In collaboration with Wikimedia Portugal, the FCCN unit of the Foundation for Science and Technology (FCT) has launched a project to preserve online references contained in Portuguese Wikipedia articles. The goal is to change references to broken links in Wikipedia articles so that they permanently reference content preserved on Arquivo.pt, thus keeping the referenced information always accessible to Wikipedia users.
One of the most widely used online resources for educational purposes is Wikipedia articles. However, Wikipedia articles often reference external pages with important additional information that has since become unavailable on their original websites.

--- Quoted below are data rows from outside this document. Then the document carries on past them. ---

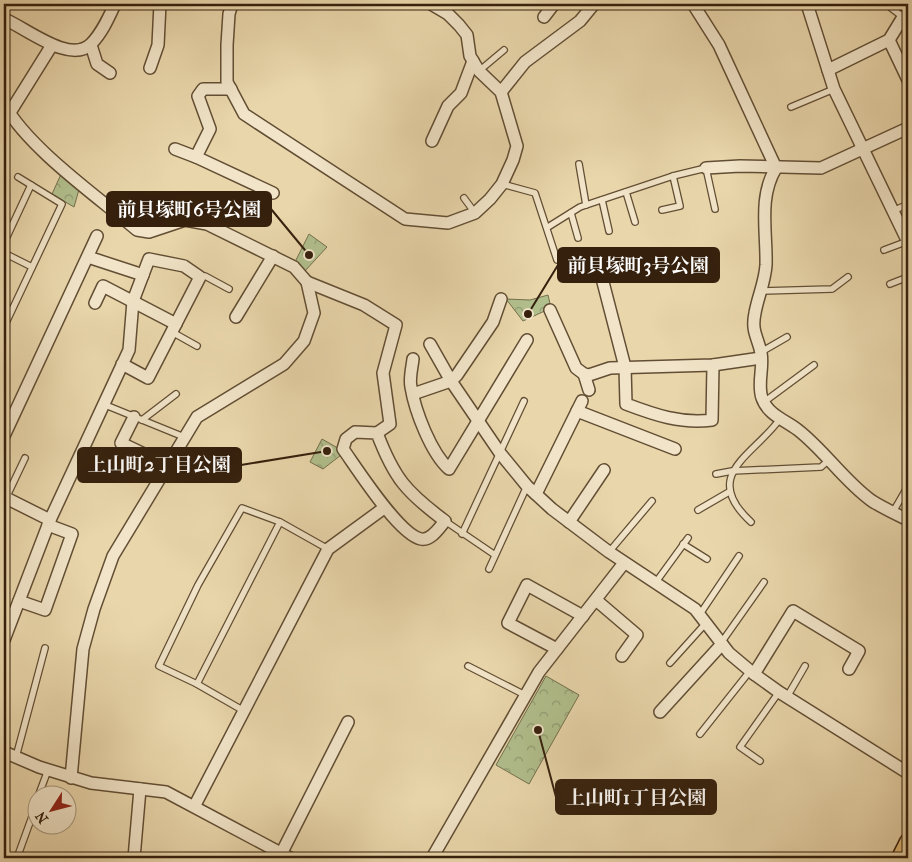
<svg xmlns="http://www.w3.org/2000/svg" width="912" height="862" font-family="'IM FELL French Canon','Noto Serif JP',serif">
<defs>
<pattern id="park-crowns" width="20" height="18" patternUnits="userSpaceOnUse" patternTransform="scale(1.25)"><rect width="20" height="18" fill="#b1bf8d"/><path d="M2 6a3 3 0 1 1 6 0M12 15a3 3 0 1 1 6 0" fill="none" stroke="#919b72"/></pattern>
</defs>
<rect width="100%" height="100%" fill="#e9d6ab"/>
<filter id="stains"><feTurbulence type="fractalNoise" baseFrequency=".004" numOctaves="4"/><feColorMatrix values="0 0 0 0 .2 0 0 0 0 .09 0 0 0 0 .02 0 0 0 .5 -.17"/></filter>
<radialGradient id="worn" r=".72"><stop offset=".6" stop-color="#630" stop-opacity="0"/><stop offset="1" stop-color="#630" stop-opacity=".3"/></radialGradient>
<!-- park -->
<g fill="url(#park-crowns)" stroke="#73704d">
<path d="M 62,172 L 80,186 L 74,207 L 52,194 Z"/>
<path d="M 309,234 L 327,247 L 304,272 L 294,264 Z"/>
<path d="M 548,295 L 551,308 L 523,321 L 506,299 L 530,300 Z"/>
<path d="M 322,439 L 336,447 L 341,455 L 323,469 L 310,462 Z"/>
<path d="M 546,676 L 579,695 L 529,784 L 496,765 Z"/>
</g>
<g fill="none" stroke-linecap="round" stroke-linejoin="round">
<!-- lane casing -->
<g stroke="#624e34" stroke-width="8">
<g id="lane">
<path d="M 886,4 L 903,17"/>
<path d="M 479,71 L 504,50"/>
<path d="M 791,107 L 834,89"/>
<path d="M 579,164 L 586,205"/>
<path d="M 502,184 L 535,193 L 557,260"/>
<path d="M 626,192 L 635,222"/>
<path d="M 464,198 L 475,213"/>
<path d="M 602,200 L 609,231"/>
<path d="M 662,210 L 680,206 L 673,176"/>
<path d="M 893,211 L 908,204"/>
<path d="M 571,213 L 578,238"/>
<path d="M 548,227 L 580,207 L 673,176 L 706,168 L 715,209"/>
<path d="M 4,243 L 31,185"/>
<path d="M 884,250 L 908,241"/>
<path d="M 4,253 L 32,267"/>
<path d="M 200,277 L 205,276 L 229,289"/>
<path d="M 890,284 L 908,277"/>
<path d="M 762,291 L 832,289 L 848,277"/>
<path d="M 4,327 L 62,204 L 18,177"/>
<path d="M 172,332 L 197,346"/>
<path d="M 761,352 L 787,337"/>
<path d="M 764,402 L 814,365"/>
<path d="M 103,404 L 184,437"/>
<path d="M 142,420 L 176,394"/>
<path d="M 716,474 L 732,471 L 821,467 L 830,459"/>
<path d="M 6,498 L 25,458"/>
<path d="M 698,510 L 729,492"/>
<path d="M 893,512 L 908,486"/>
<path d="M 445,521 L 495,555"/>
<path d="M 751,522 C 700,475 753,456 780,419"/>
<path d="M 462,534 L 524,401"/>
<path d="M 683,544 L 707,559"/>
<path d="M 609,552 L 652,501"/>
<path d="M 489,569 L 527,486"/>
<path d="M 656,582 L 688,538"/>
<path d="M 700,614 L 739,556"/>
<path d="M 721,643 L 764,582"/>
<path d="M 670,663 L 706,623"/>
<path d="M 468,666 L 525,695"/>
<path d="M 197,684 L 280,522"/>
<path d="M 787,697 L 805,666"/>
<path d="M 244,711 L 197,684 L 159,666 L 198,585 L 242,508 L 280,522 L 328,549"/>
<path d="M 700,734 L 750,671"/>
<path d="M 16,757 L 45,648"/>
<path d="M 760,761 L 740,747 L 779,692"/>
<path d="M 39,794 L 48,770"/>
<path d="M 17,858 L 38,800"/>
</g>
</g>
<!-- street casing -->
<g stroke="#624e34" stroke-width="14">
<g id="street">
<path d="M 232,4 L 229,14 L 227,45 L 227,82 L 244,114 L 405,219 L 448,223 L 475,213 L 490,199 L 502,184 L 513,160 L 517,146 L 501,92 L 479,71 L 470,56 L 467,35 L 459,25 L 448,14 L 431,4"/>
<path d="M 693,4 L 719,45 L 776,168 C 758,197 767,233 766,265 C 765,282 758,296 755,313 C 751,332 758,337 761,353 C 764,367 757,384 762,398 C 768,415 785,420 798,430 C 825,451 844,481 872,501 C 883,508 896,514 908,520"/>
<path d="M 807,4 L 834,89 L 908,242"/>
<path d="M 544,17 L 554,4"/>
<path d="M 4,19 C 25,27 70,65 91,44 C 102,33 109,17 115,4"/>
<path d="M 889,40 L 908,80"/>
<path d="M 91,45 L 97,64 L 110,73"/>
<path d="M 150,68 L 158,45 L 160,4"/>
<path d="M 828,70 L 889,40 L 903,17"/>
<path d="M 231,89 L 203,89 L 198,96 L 210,129 L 196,157 L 273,193"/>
<path d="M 501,92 L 525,62 L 580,21 L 594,4"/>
<path d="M 4,104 C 28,148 98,197 137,230 L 149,232 L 185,220 L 207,224 L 294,267 L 307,282 L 314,313 L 304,341 L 284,364 L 197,417 L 113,556 L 94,609 L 83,649 L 71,778"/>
<path d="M 9,114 L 52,45"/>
<path d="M 432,141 L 448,106 L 461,93 L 473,61"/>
<path d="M 175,149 L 196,157"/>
<path d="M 706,168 L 740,166 L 821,168 L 908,128"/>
<path d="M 88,257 L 143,275"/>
<path d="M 597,259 L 625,367 L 626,404 C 655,415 681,424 712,420 L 713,365"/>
<path d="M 307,282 L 364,305 L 396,325 L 383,373 L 390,424 L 377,433"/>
<path d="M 95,303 L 103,286 L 176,324"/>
<path d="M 550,310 L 576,368 L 584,374 L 589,375 L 610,368 L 713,365 L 761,358"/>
<path d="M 236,317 L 273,256"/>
<path d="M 430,344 L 451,381 L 500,453 L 527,486 L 552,509 L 609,552 L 695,609 L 729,653 L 754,674 L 779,692 L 908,773"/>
<path d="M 413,359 C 412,368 409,379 411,387 C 415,411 431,453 449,469 L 527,340"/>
<path d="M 584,374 L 589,390"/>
<path d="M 413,394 L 451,381 L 457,375 L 493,322 L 501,299"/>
<path d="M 577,411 L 675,449"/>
<path d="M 134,417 L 121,443 L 167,465"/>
<path d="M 355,432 L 377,433 C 394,478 406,492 445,521 C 439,528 431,541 421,539 C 399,535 356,467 343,449 L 346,439 Z"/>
<path d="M 4,436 L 97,236"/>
<path d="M 536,494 L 582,401"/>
<path d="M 4,497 L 50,520"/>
<path d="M 569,522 L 604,470"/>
<path d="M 596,600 L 637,635 L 622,656"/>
<path d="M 19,601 L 45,610 L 72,534 L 48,525"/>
<path d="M 4,640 L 50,520 L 129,350 L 133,301 L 149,259 L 184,266 L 200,277 L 148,378 L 122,364"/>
<path d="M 557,649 L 508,623 L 527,585 L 583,616"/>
<path d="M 754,674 L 793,611 L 859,651 L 849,669"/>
<path d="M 660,712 L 722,644"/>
<path d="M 4,752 L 39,767 L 91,783 L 166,792 L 290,858"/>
<path d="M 195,805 L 328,549 L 384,508"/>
<path d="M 134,858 L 140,789"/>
<path d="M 279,858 L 348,722"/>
<path d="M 432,858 L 539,672 L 624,563"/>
</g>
</g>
<!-- primary casing -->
<g stroke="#35200d" stroke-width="19">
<path id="primary" d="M 900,858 L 908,842"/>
</g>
<!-- lane -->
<use href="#lane" stroke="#f1e4c8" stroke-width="5.5"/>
<!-- street -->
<use href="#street" stroke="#f1e4c8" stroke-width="11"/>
<!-- primary -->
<use href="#primary" stroke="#e4bb76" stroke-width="16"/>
</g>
<!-- callouts -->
<path fill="none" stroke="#35200d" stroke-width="2" d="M309 255L271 209M528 314L558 265M327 451L241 465M538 730L556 797"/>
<g fill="#35200d" stroke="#f1e4c8" stroke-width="2">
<circle cx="309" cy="255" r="5"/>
<circle cx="528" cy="314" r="5"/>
<circle cx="327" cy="451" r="5"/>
<circle cx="538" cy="730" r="5"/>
</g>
<g fill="#35200d" stroke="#35200d" stroke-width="2">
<rect x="107" y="192" width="164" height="34" rx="5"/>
<rect x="558" y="248" width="161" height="34" rx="5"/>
<rect x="78" y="448" width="163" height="34" rx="5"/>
<rect x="556" y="780" width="160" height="34" rx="5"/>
</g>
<g font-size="19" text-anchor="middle" font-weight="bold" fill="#fff">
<text x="189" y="216">前貝塚町6号公園</text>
<text x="638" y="272">前貝塚町3号公園</text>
<text x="159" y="471">上山町2丁目公園</text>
<text x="636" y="804">上山町1丁目公園</text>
</g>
<!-- margin -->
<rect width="912" height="862" fill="none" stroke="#e9d6ab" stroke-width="20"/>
<rect x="5" y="5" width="902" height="852" fill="none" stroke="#35200d" stroke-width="2.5"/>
<rect x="10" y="10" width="892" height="842" fill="none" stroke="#35200d"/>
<!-- north arrow -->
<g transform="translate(52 810) rotate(234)"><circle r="24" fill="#f1e4c8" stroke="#a6967d"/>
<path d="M0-4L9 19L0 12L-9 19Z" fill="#8f2418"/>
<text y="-8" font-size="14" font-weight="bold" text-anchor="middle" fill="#35200d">N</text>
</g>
<rect width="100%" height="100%" filter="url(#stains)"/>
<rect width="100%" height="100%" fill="url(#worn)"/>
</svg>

This problem degrades Wikipedia's quality as a credible and verifiable source of information.
In August 2023, FCCN's Arquivo.pt team conducted an experiment to measure the percentage of external links (outside the wikipedia.org domain) that were broken, in articles on Portuguese Wikipedia. The results obtained showed that 25% of the external links referenced in the Portuguese Wikipedia were broken.
Furthermore, there is the added problem that a link may even reference content that is still available, but this may no longer be what was originally intended in the Wikipedia article. This may be because the domain has since been purchased by a third party, or for other malicious purposes. This phenomenon is called Content Drift.
To address these issues, Arquivo.pt launched a project in partnership with Wikimedia Portugal to preserve online references present in Portuguese Wikipedia articles. The main goal is to replace broken links in Wikipedia articles with links that direct to content preserved on Arquivo.pt, thus ensuring that cited information remains accessible to Wikipedia readers and users.
Preservation of pages referenced in Wikipedia
The Portuguese Wikipedia contains about 1 million articles and on average they are 140 pages edited per day.
The Archive.pt automatically extracted 14 million links from references in all Portuguese Wikipedia articles. Of these links, it was observed that only 620 referenced Arquivo.pt and 744,553 Internet Archive (5.3%). Note that Wikipedia's guide to creating references recommends publishing citations for web archives (parameter archiveurl/archive-url).
On February 15, 2023, the Arquivo.pt collected all the pages referenced in articles on the Portuguese Wikipedia, which resulted in a new collection named EAWP42: Collection of external links from wikipedia using the wikimedia dumps which contains 12 million files (856 GB).
The main result of this project was the creation of a new automated process for extracting and collecting external links cited on Portuguese Wikipedia pages. This process became part of the FCCN unit's collection operation, with an annual compilation of Wikipedia citations being conducted.